SELECTED EXTRACT START
On my most recent trip to Japan, I decided to get a little off the beaten path and explore a few new areas around Osaka, including Kobe and Sakai.
I’d actually never even heard of Sakai before I did a little research and discovered this beautiful city is only 30 minutes away from Osaka on the train. It’s also right in between Osaka and the Kansai airport, making it super convenient to squeeze in for a day trip or overnight visit!
In addition to being a super easy day trip, Sakai is also full of incredible hands-on adventures! Participate in a traditional tea ceremony, hand-die kimono cloth, sharpen your own sashimi knife, or create the world’s cutest Japanese desserts: it’s all here!
While there are enough fun activities in Sakai to fill at least 2 full days, I’ve developed my own special Kawaii Sakai itinerary! Here, you’ll be able to experience a traditional tea ceremony, try your hand at making matcha green tea, create your own kawaii Japanese desserts, and potentially wear a kimono for the whole day!
So if you’re looking for the perfect girly off-the-beaten-path Osaka day trip, this itinerary is for you!
Stop 1: Rent a Kimono
I know many of us dream of wearing a kimono for a day but are worried about where to find one, or offending any of the locals. However, after a few extensive conversations with Japanese women (and men), I learned that locals are more than happy to see foreign travelers dress up in a kimono, and actually find it flattering.
As long as you’re respectful while wearing your kimono, you shouldn’t have any issues, and you may even get asked for a photo!
If you want to rent a kimono, the best place to do it is in Osaka before you hop on the train. While there is a great kimono rental in Sakai (right next to the dessert cafe!), it’s only open in the summer months (June-August). While I can’t find the store online, feel free to email Sakai Tourism Bureau (email@example.com) and they’ll help you set it up!
If you do decide to rent a kimono in Osaka for your day-trip, I recommend heading to Wargo in Shinsaibashi (the Dontonburi Canal area). Here you can rent a kimono for the day, and even get your hair done! Just be sure to have the kimono back by 7pm. Thankfully this shop is right next to the Shinsaibashi station, meaning you won’t have to walk far.
Kimono rentals start from around 29,000 yen ($25 USD).
SELECTED EXTRACT END
RECORDED INFORMATION START
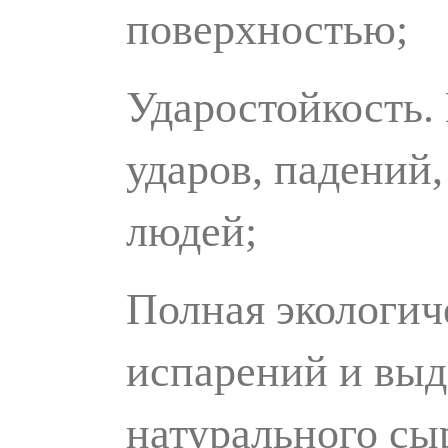
поверхностью;
Ударостойкость.
ударов, падений,
людей;
Полная экологич
испарений и выд
натурального сыр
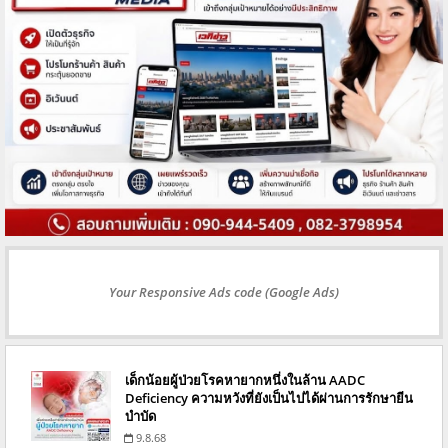
Your Responsive Ads code (Google Ads)
เด็กน้อยผู้ป่วยโรคหายากหนึ่งในล้าน AADC
Deficiency ความหวังที่ยังเป็นไปได้ผ่านการรักษายีน
บำบัด
9.8.68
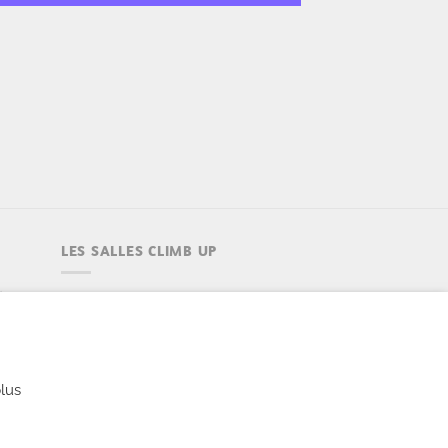
LES SALLES CLIMB UP
Climb Up vous accueille dans ses
salles, partout en France
TROUVE TA SALLE
lus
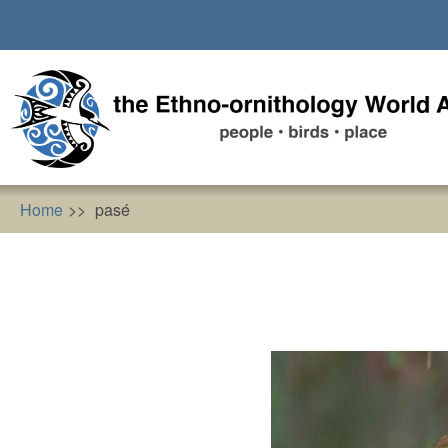
Skip
to
main
content
Home
pasé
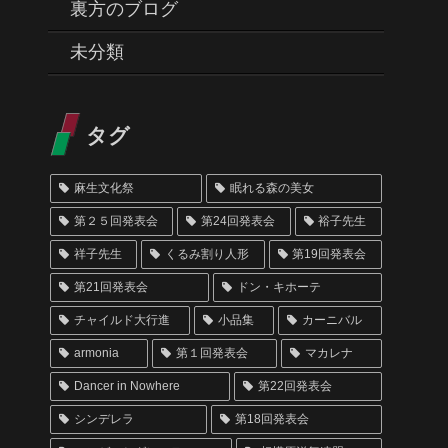
裏方のブログ
未分類
タグ
麻生文化祭
眠れる森の美女
第２５回発表会
第24回発表会
裕子先生
祥子先生
くるみ割り人形
第19回発表会
第21回発表会
ドン・キホーテ
チャイルド大行進
小品集
カーニバル
armonia
第１回発表会
マカレナ
Dancer in Nowhere
第22回発表会
シンデレラ
第18回発表会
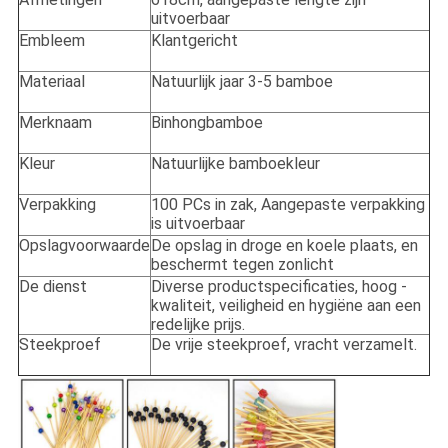
uitvoerbaar
Embleem
Klantgericht
Materiaal
Natuurlijk jaar 3-5 bamboe
Merknaam
Binhongbamboe
Kleur
Natuurlijke bamboekleur
Verpakking
100 PCs in zak, Aangepaste verpakking
is uitvoerbaar
Opslagvoorwaarde
De opslag in droge en koele plaats, en
beschermt tegen zonlicht
De dienst
Diverse productspecificaties, hoog -
kwaliteit, veiligheid en hygiëne aan een
redelijke prijs.
Steekproef
De vrije steekproef, vracht verzamelt.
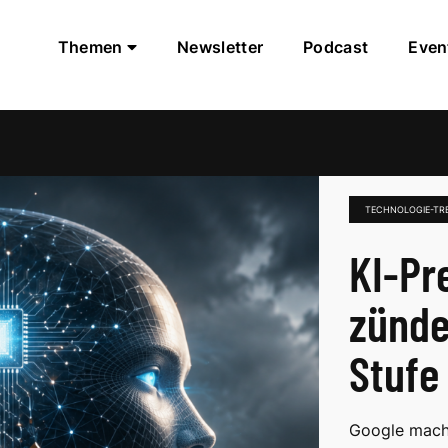
Themen
Newsletter
Podcast
Even
TECHNOLOGIE-TR
KI-Pr
zünde
Stufe
Google macht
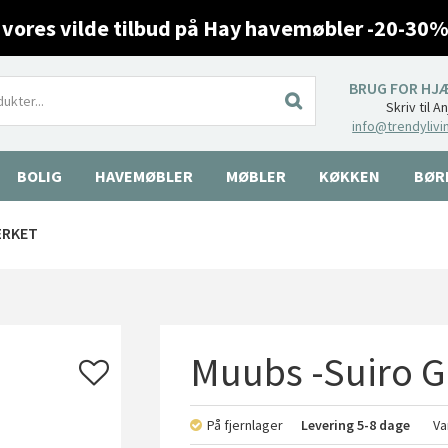
 vores vilde tilbud på Hay havemøbler -20-30%
BRUG FOR HJ
Skriv til A
info@trendylivi
BOLIG
HAVEMØBLER
MØBLER
KØKKEN
BØR
ÆRKET
Muubs -Suiro Gl
På fjernlager
Levering
5-8 dage
Va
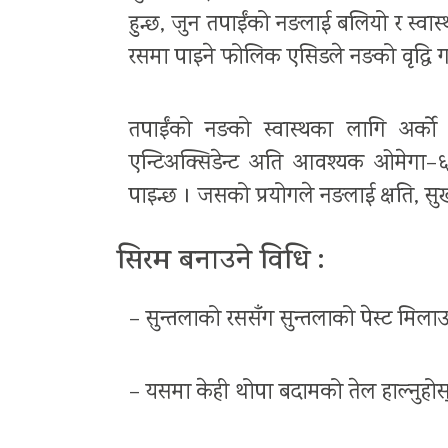
हुन्छ, जुन तपाईंको नङलाई बलियो र स्वास
रसमा पाइने फोलिक एसिडले नङको वृद्धि ग
तपाईंको नङको स्वास्थका लागि अर्क
एन्टिअक्सिडेन्ट अति आवश्यक ओमेगा–
पाइन्छ । जसको प्रयोगले नङलाई क्षति, सु
सिरम बनाउने विधि :
– सुन्तलाको रससँग सुन्तलाको पेस्ट मिलाउ
– यसमा केही थोपा बदामको तेल हाल्नुहोस्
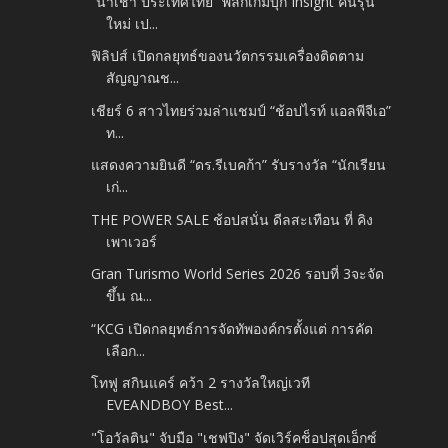
“นำเชา ประเทศไทย” พลิกเกมบุก Insight คนรุ่น
ใหม่ เป...
ฟิลิปส์ เปิดกลยุทธ์ของนวัตกรรมเครื่องติดตาม
สัญญาณช...
เชียร์ 6 สาวไทยร่วมล่าแชมป์ “ช้อปไรท์ แอลพีจีเอ”
ท...
แสดงความยินดี “ดร.รีเบคก้า” รับรางวัล “นักเรียน
เก่...
THE POWER SALE ช้อปสนั่น ดีลสะเทือน ที่ คิง
เพาเวอร์
Gran Turismo World Series 2026 รอบที่ 3จะจัด
ขึ้น ณ...
“KCG เปิดกลยุทธ์การจัดทัพองค์กรตั้งแต่ การคัด
เลือก...
โทฟู สกินแคร์ คว้า 2 รางวัลใหญ่เวที
EVEANDBOY Best...
"โอวัลติน" จับมือ "เชฟปิง" จัดเวิร์คช็อปสุดเอ็กซ์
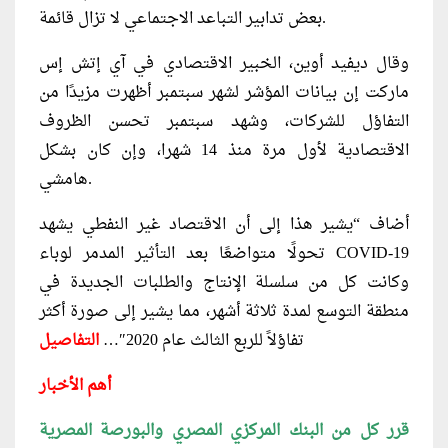
بعض تدابير التباعد الاجتماعي لا تزال قائمة.
وقال ديفيد أوين، الخبير الاقتصادي في آي إتش إس
ماركت إن بيانات المؤشر لشهر سبتمبر أظهرت مزيدًا من
التفاؤل للشركات، وشهد سبتمبر تحسن الظروف
الاقتصادية لأول مرة منذ 14 شهرا، وإن كان بشكل
هامشي.
أضاف “يشير هذا إلى أن الاقتصاد غير النفطي يشهد
تحولًا متواضعًا بعد التأثير المدمر لوباء COVID-19
وكانت كل من سلسلة الإنتاج والطلبات الجديدة في
منطقة التوسع لمدة ثلاثة أشهر، مما يشير إلى صورة أكثر
تفاؤلاً للربع الثالث عام 2020″…
التفاصيل
أهم الأخبار
قرر كل من البنك المركزي المصري والبورصة المصرية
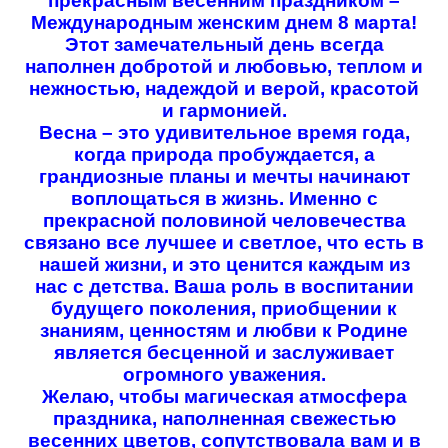
прекрасным весенним праздником –
Календарь абитуриента
53.02.02 Музыкальное искусство эстрады (по видам)
Контакты
Международным женским днем 8 марта!
Особенности проведения вступительных испытаний для инвалидов
54.02.05 Живопись
Этот замечательный день всегда
и лиц с ОВЗ
51.02.03 Библиотечно-информационная деятельность
наполнен добротой и любовью, теплом и
53.02.08 Музыкальное звукооператорское мастерство
нежностью, надеждой и верой, красотой
43.02.16 Туризм и гостеприимство
и гармонией.
Весна – это удивительное время года,
когда природа пробуждается, а
грандиозные планы и мечты начинают
воплощаться в жизнь. Именно с
прекрасной половиной человечества
связано все лучшее и светлое, что есть в
нашей жизни, и это ценится каждым из
нас с детства. Ваша роль в воспитании
будущего поколения, приобщении к
знаниям, ценностям и любви к Родине
является бесценной и заслуживает
огромного уважения.
Желаю, чтобы магическая атмосфера
праздника, наполненная свежестью
весенних цветов, сопутствовала вам и в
RECORDED INFORMATION END
Pick up the Sakai day-trip itinerary after its final sentence and keep writing it.

* _RESPONSE FOR THIS EXERCISE_:
Stop 2: Take Photos at Sumiyoshi Taisha
After renting a kimono, you’re going to want to get a few beautiful photos! Before hopping on the train to Sakai, I recommend heading to Sumiyoshi Taisha, one of my favorite Shinto Shrines in all of Japan! (Which is saying a lot considering I did a 2-week Shinto Pilgrimage last year).
My favorite part of Sumiyoshi Taisha is the gorgeous red Sorihashi bridge right at the entrance to the shrine. This bridge is deliberately built with an extremely high arch to remind worshipers of a rainbow.
Founded in the year 211, Sumiyoshi Taisha used to be right on the ocean (before the land shifted), and sailors would come here to pray before embarking on the treacherous journey to China. This shrine also has examples of some of the oldest Shinto architecture in all of Japan!
Oh, and there’s a cat shrine you should really explore too.
Compared to Kyoto or Tokyo, Sumiyoshi Taisha is almost empty, making it the perfect place to take photos before your trip to Sakai. I can’t even imagine trying to take kimono photos at Meiji Shrine in Tokyo, or Fushimi Inari in Kyoto without having to wake up at 6 am for the privilege!
Take the Train to Sakai City!
There’s a direct train from Osaka’s Namba station to Sakai City which will take around 30 minutes. If you decide to stop by Sumiyoshi Taisha, you’ll need to take a 10-minute train to Namba and transfer there.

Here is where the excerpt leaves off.